久違的安靜再一次被打破,總督府外傳來了急促的槍聲,從密集的槍聲上判斷,剛才的動靜一定是吸引了西班牙軍隊的主力過來增援了。
“這里不是久留之地,伊莉莎在哪里?我們必須盡快轉移到安全的地方去!(法)”早在槍聲響起的瞬間,小德的報警提示就已經響起,在接收器上面,現實藍色光標的自己三人和現實紅色光標的大量敵人,已經呈現出一個包圍的趨勢,“不能待在這里等死,還不快點把伊莉莎帶出來?(法)”
“小子,等你想到,伊莉莎小姐還能安全嗎?(法)”阿蘭塞薩爾嘴角一抹得意之色盡露不已。
“什么?(法)”約瑟夫一把拽起阿蘭的衣領,他最不希望發生的事情終究是發生了。
“在我阿蘭塞薩爾英明的領導下,伊莉莎小姐…哎喲,你******是不是瘋了?(法)”阿蘭塞薩爾正沉迷在自己的世界中,卻結結實實挨了約瑟夫一拳,整個左邊臉頰瞬間腫脹起來,他用手捂住自己的腮幫子,氣得渾身顫抖,堂堂馬賽地下世界的主宰,幾時受過這樣的氣,何況還是當著自己的手下的面,挨了這個混蛋小子的一拳,這個混蛋小子一句感恩的話都沒有,卻給了自己一拳,怎么能不生氣呢?
“頭兒,大人,你們不要吵了,再拖延下去,我們都會死在這里的!(法)”年輕的手下連忙勸阻著兩個劍拔弩張的人,看得出,兩人此刻誰都不服誰,自己夾在中間一點用處都不會起到,但是如果就這么放任他們不管的話,只會搭上一條性命。
“閉嘴!我不能白白挨了這混蛋的一拳!(法)”阿蘭塞薩爾吼退了自己礙事的手下,準備跟約瑟夫打上一架,對于他來說,沒有什么比起尊嚴更為重要的了,即使是丟了這條命,“我說混蛋小子,你打了老子一拳就想這么全身而退嗎?你這個懦夫,看到我認真起來了,你就打算逃跑嗎?你以為偷襲了老子,老子會善罷甘休嗎?唔…(法)”

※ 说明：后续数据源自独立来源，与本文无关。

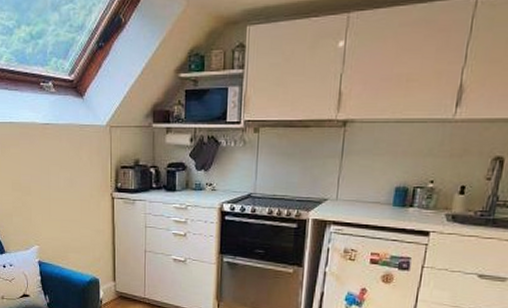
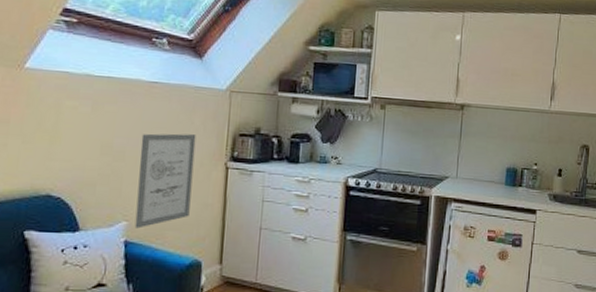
wall art: none [41,169,86,251] -> present [134,133,196,229]

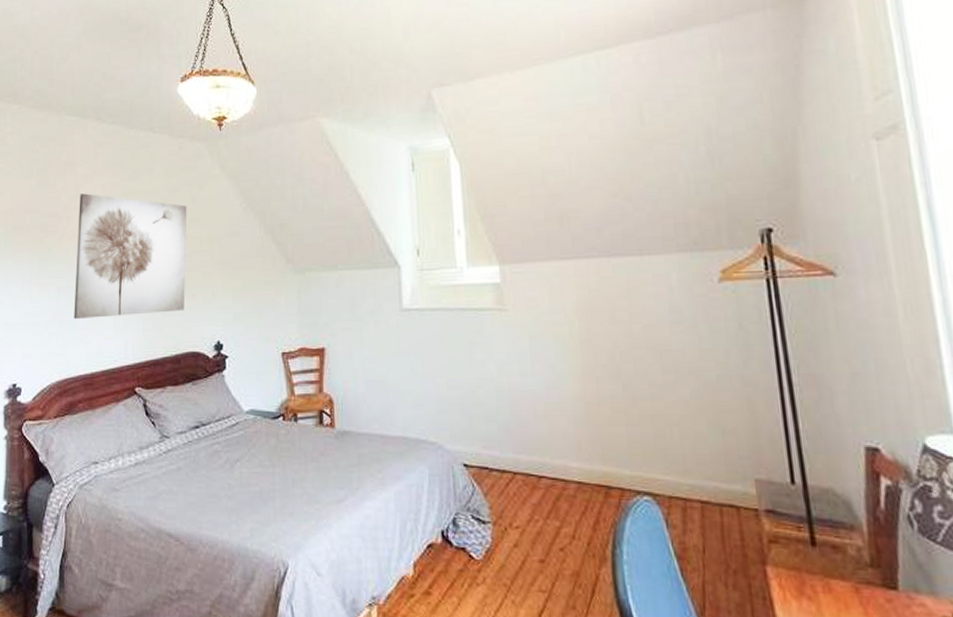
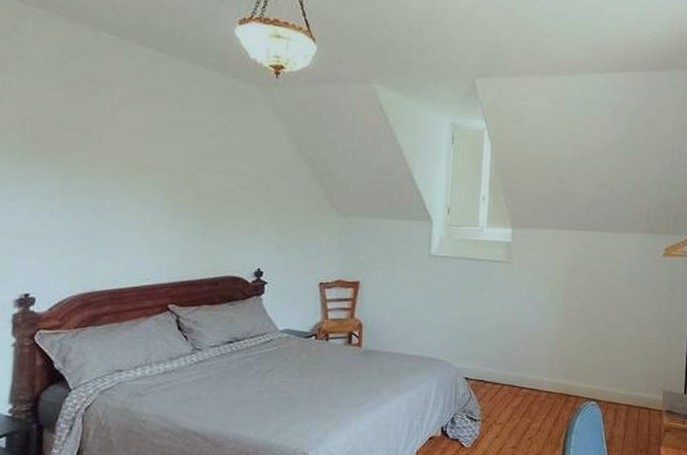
wall art: present [74,193,187,319] -> none [102,115,236,239]

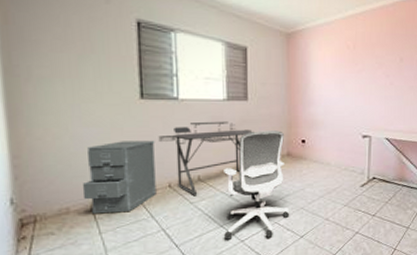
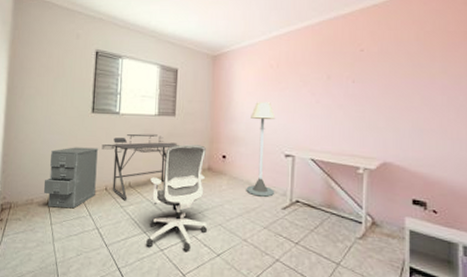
floor lamp: none [326,84,354,177] -> present [246,102,276,197]

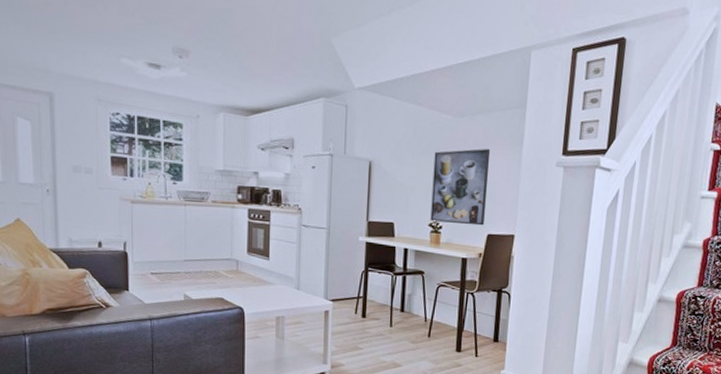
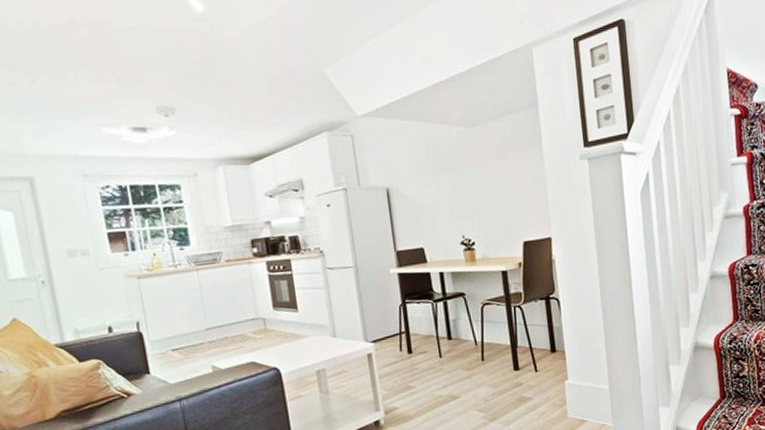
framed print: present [430,148,491,226] -> none [453,153,519,239]

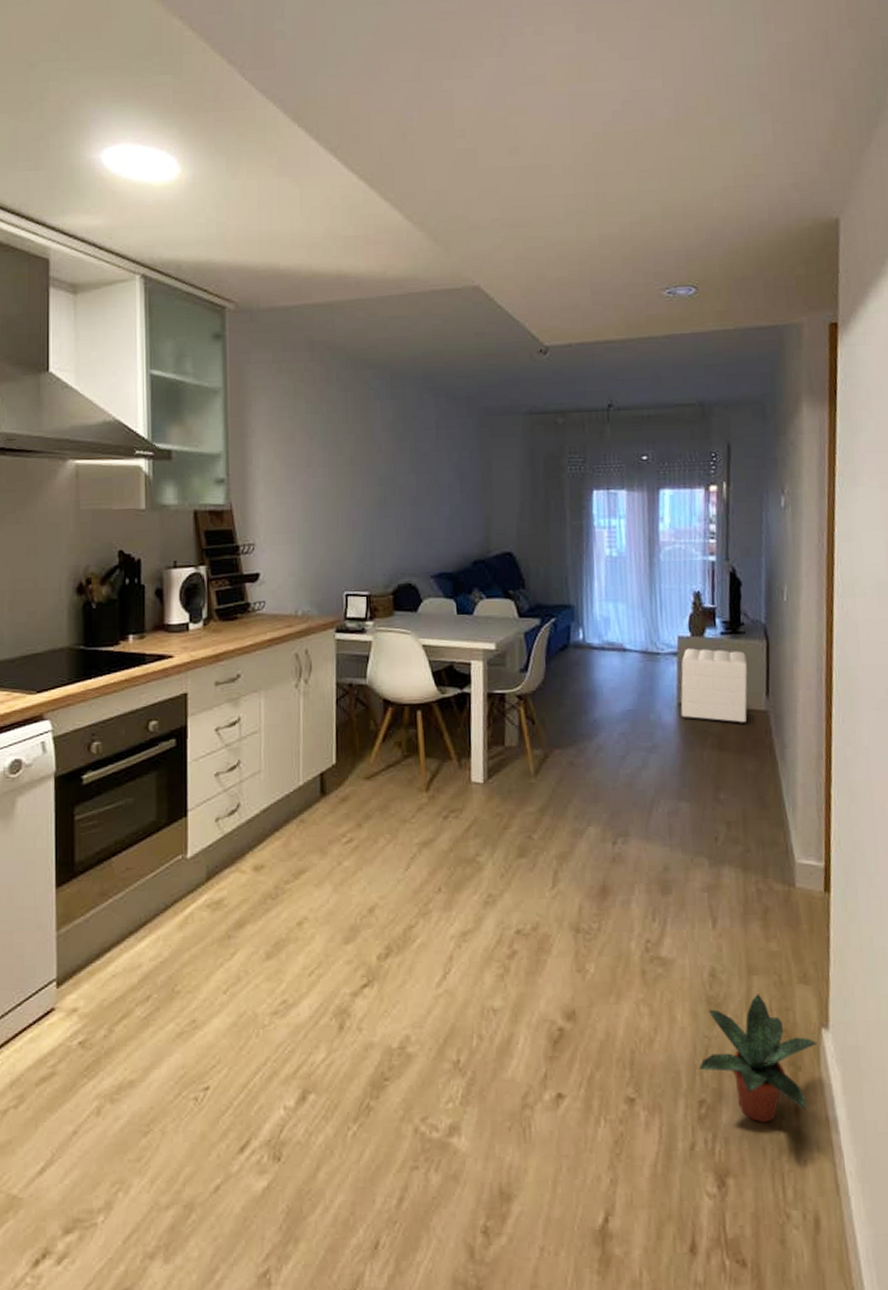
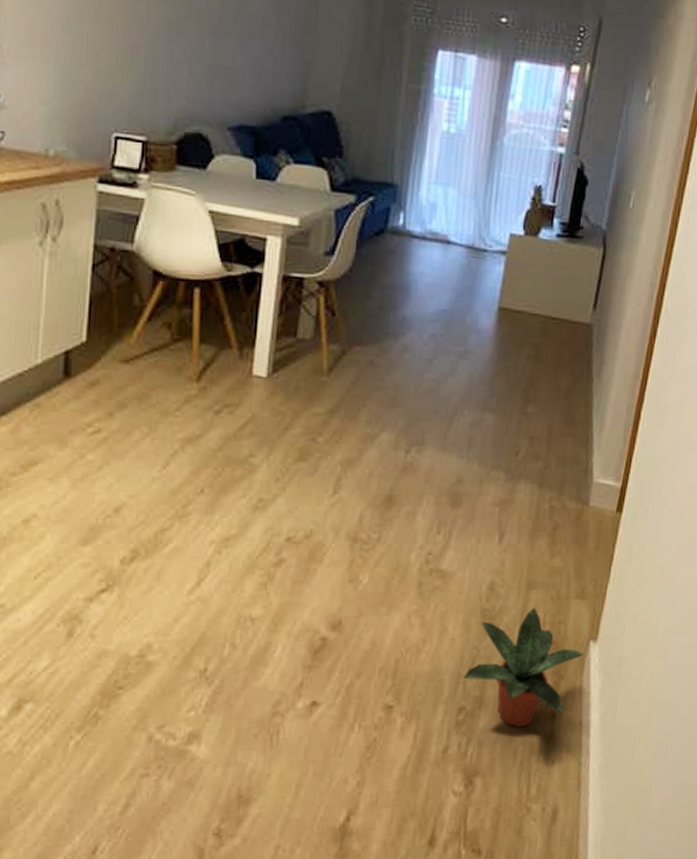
ottoman: present [680,648,748,725] -> none [500,248,580,337]

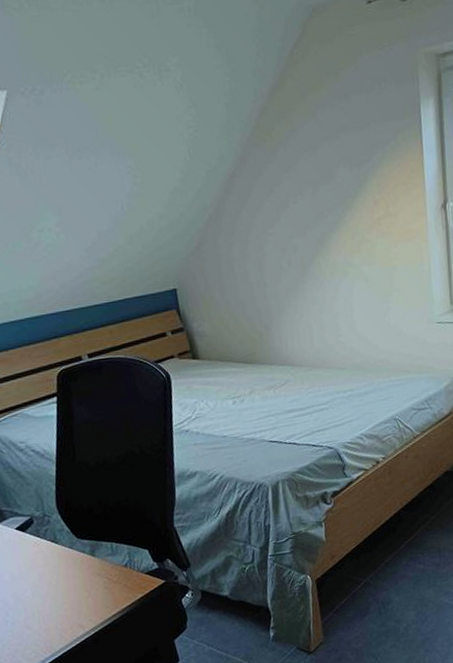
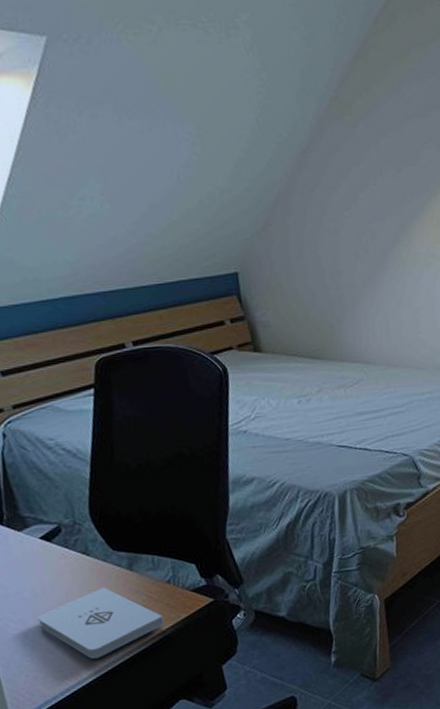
notepad: none [16,571,123,634] -> present [38,587,164,659]

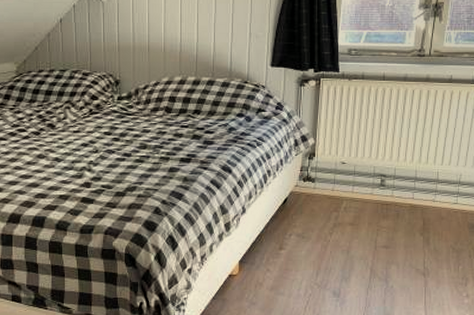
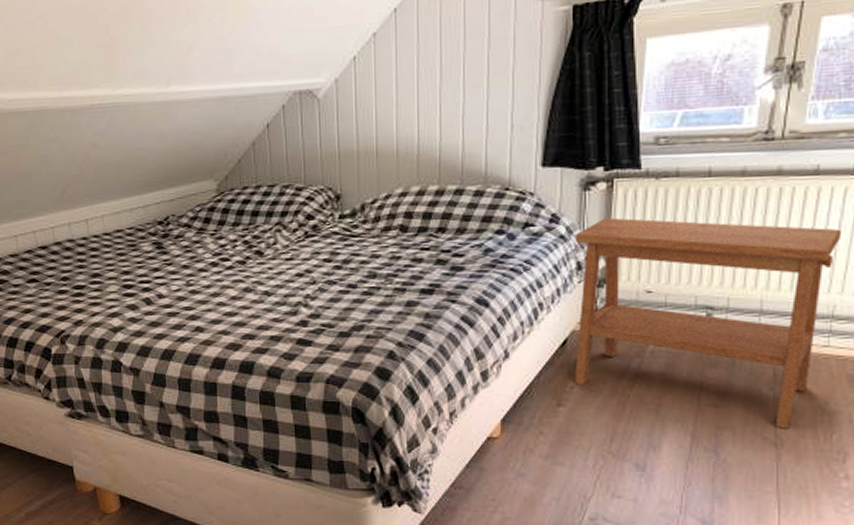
side table: none [292,107,466,263] -> present [574,217,842,429]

“對于喋喋不休的白癡,最好的辦法就是讓他閉嘴!(法)”約瑟夫丟下這句話,轉身就朝著大廳左側的庭院跑去,年輕的手下不敢怠慢,扛起自己的頭兒,就好像扛著一頭死豬一般,跟了上去。
雖然他不贊成用這么粗暴的方式解決一場紛爭,但是在年輕的手下看來,這種簡單粗暴的方式確實是最為有效的權宜之計。
兩人一前一后來到了庭院的深處,一處花圃的區域停了下來,年輕的手下一邊警覺著來自大廳方向的嘈雜聲和槍聲,一邊注視著年輕人的奇怪舉動,就這些花草難道可以解決自己幾人目前的危難嗎?
突然,約瑟夫扒開了幾顆植物,年輕的手下看到了一個深不見底的大洞,那洞里面黑洞洞的,霎時恐怖,但是他見到約瑟夫毫不猶豫的一頭扎了進去后,年輕的手下也沒有過多的猶豫,當他扛著阿蘭塞薩爾從這條狹長的洞穴里走出來的時候,他發現自己身處馬賽的碼頭附近的沙灘上,這里是最靠近碼頭浮橋的區域,但是以他對馬賽城的了解來判斷,總督府的庭院外面怎么可能是碼頭?這似乎差了不止一點半點了,難道這是這個年輕人事先挖好的通道?
雖然心里藏著一個疑問,但是此刻還沒有躲過危險期,他不宜在這個時候詢問。